Managing and paying for trucking with paper tickets is a decades-old process whose extinction is long past due. This practice costs companies billions in hidden dollars; the human capital required to plow through mountains of tickets and manually enter data into a spreadsheet is an obvious expense. But, think about the data errors, fraud, lost tickets, invoicing disputes, and delayed payments that are costing your operation big bucks.
Not to mention, it takes several days for the back office to process these paper tickets, and should there be an issue, your front-line employees and supervisors have virtually no access to real time data that enables them to make decisions that might keep the operation afloat. So, what can you do?
Graniterock
Graniterock is a family-owned, California-based construction materials and contracting company that has been in the game for over 120 years. Graniterock serves as one of Monterey and San Francisco Bay Area’s premier suppliers of high-quality aggregate, sand, concrete, recycled aggregate, hot mix asphalt, and other building materials.
Graniterock’s Construction Division is known for executing high-quality paving, excavating, grading, cold-in-place recycling, concrete finish work and underground utility services. They also operate their own Transportation Division, including rail services, to deliver products to jobsites across the state.
Problem
Graniterock was working the 13.9-mile Llagas Creek project, a Santa Clara Valley Water District project in partnership with the U.S. Army Corps of Engineers (USACE). The project extends from Buena Vista Avenue to Wright Avenue, including West Little Llagas Creek in downtown Morgan Hill. The federally authorized preferred project protects the urban area of Morgan Hill from a 1% (or 100-year) flood and reduces the frequency of flooding in surrounding areas.
The construction for the project includes channel modifications and replacement of road crossings. The project required a significant amount of trucking, and Alec Ching, Efficiency Department Manager at Graniterock, needed a solution to empower frictionless trucking operations.
Alec’s major initiative in his role is to analyze processes and weed out any inefficiencies possible. According to Alec, trucking in California amounts to about $2.50 per minute per truck. The Llagas Creek project required a large volume of trucking from multiple brokers in a short period of time, and Graniterock had upwards of 180 trucks per day to manage.
Solution
“It is a tall order to manage 180 trucks per day, especially taking into account the manpower it requires to calculate and track incoming tickets,” said Alec. “This is where TicketPro swooped in and really helped us. We were able to match our tickets to vendor invoices to capture insight into our material and hauling costs each day.”
Graniterock uses TicketPro to capture and digitize information found on paper tickets to automatically update inventory and reconcile invoices.
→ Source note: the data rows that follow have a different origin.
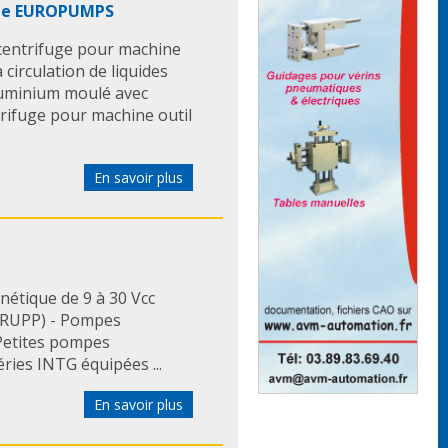
fuite de liquide lors de
 de EUROPUMPS
emble moteur, entretoise et
entrifuge pour machine
ue.
circulation de liquides
aluminium moulé avec
e la série MDM :
rifuge pour machine outil
selon le principe de
étique pour une étanchéité
sion des problèmes
En savoir plus
sif permettant d¹éviter les
ent à sec : le contact entre la
capsule magnétique et la
e est réduit grâce à la
elle des aimants à fort
étique de 9 à 30 Vcc
nçus en terres rares
 RUPP) - Pompes
rité permettant à chaque
Petites pompes
r la pompe adéquate
ries INTG équipées ...
application : corps avant
agnétique en ETFE ou PFA,
En savoir plus
one haute densité, axe en SIC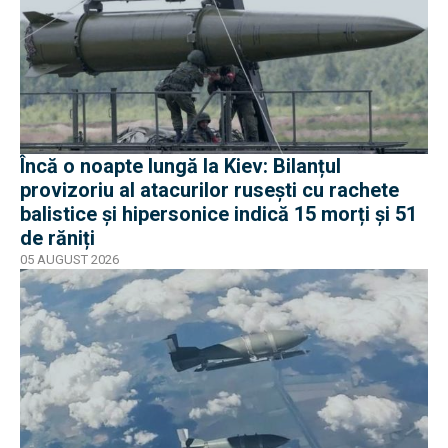
Încă o noapte lungă la Kiev: Bilanțul
provizoriu al atacurilor rusești cu rachete
balistice și hipersonice indică 15 morți și 51
de răniți
05 AUGUST 2026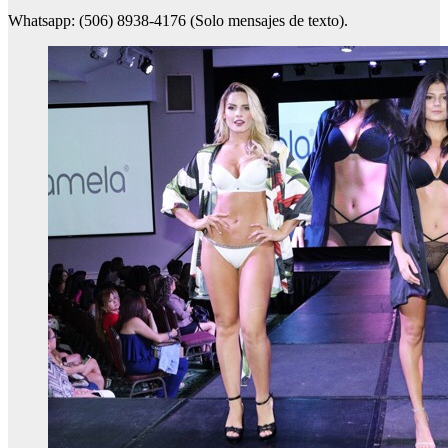
Whatsapp: (506) 8938-4176 (Solo mensajes de texto).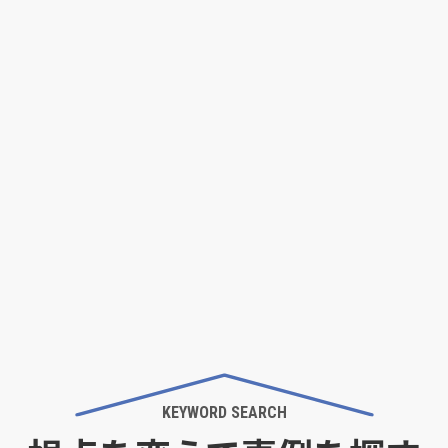
インすると検索できます。
坪 ～
検索する
KEYWORD SEARCH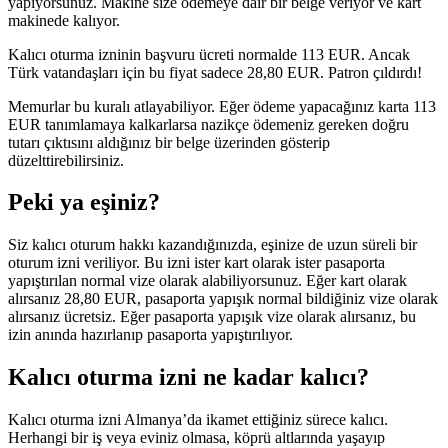
yapıyorsunuz. Makine size ödemeye dair bir belge veriyor ve kart
makinede kalıyor.
Kalıcı oturma izninin başvuru ücreti normalde 113 EUR. Ancak
Türk vatandaşları için bu fiyat sadece 28,80 EUR. Patron çıldırdı!
Memurlar bu kuralı atlayabiliyor. Eğer ödeme yapacağınız karta 113
EUR tanımlamaya kalkarlarsa nazikçe ödemeniz gereken doğru
tutarı çıktısını aldığınız bir belge üzerinden gösterip
düzelttirebilirsiniz.
Peki ya eşiniz?
Siz kalıcı oturum hakkı kazandığınızda, eşinize de uzun süreli bir
oturum izni veriliyor. Bu izni ister kart olarak ister pasaporta
yapıştırılan normal vize olarak alabiliyorsunuz. Eğer kart olarak
alırsanız 28,80 EUR, pasaporta yapışık normal bildiğiniz vize olarak
alırsanız ücretsiz. Eğer pasaporta yapışık vize olarak alırsanız, bu
izin anında hazırlanıp pasaporta yapıştırılıyor.
Kalıcı oturma izni ne kadar kalıcı?
Kalıcı oturma izni Almanya’da ikamet ettiğiniz sürece kalıcı.
Herhangi bir iş veya eviniz olmasa, köprü altlarında yaşayıp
Alec also worked with Command Alkon’s VP of Development for CONNEX, Michael Bordelon, to develop a solution that could track the trucks using a QR code, and then take photos of the code in the field with an iPad or phone to keep trucks accountable based on their start and intermediate times.
Results
With TicketPro, vendor invoices and tickets live in one place and are automatically matched up through AI technology. Since the data is in one place instead of dispersed across multiple Excel sheets, the user has more visibility into whether or not they are being overbilled or if there are exceptions that need clarification.
With all of the ticket data in the system, business insights are immediately available to provide a true picture of inbound material and transportation costs and outstanding payables.
On the project, they ran about 5,500 tickets through the TicketPro system and figured out that they had saved between a half hour to 45 minutes per ticket. When you multiply 5,500 ticket times 30 to 45 minutes times $2.50, that amounts to over a half million dollars just on one particular project.
With TicketPro they were able to figure out which trucks were getting passed, which drivers are underperforming, and were able to calculate how much money the trucks were owed immediately. This saved an immense amount of administrative time and boosted the efficiency in truck flow throughout the entire project.
“The TicketPro system is unique in the sense that it’s a bridge between an all-digital system and the old paper-based system,” said Alec. “Trucking is very complex because there are so many variables in the way tickets are calculated, so TicketPro is much needed in the industry in order to gain a true picture of material and transportation spending.”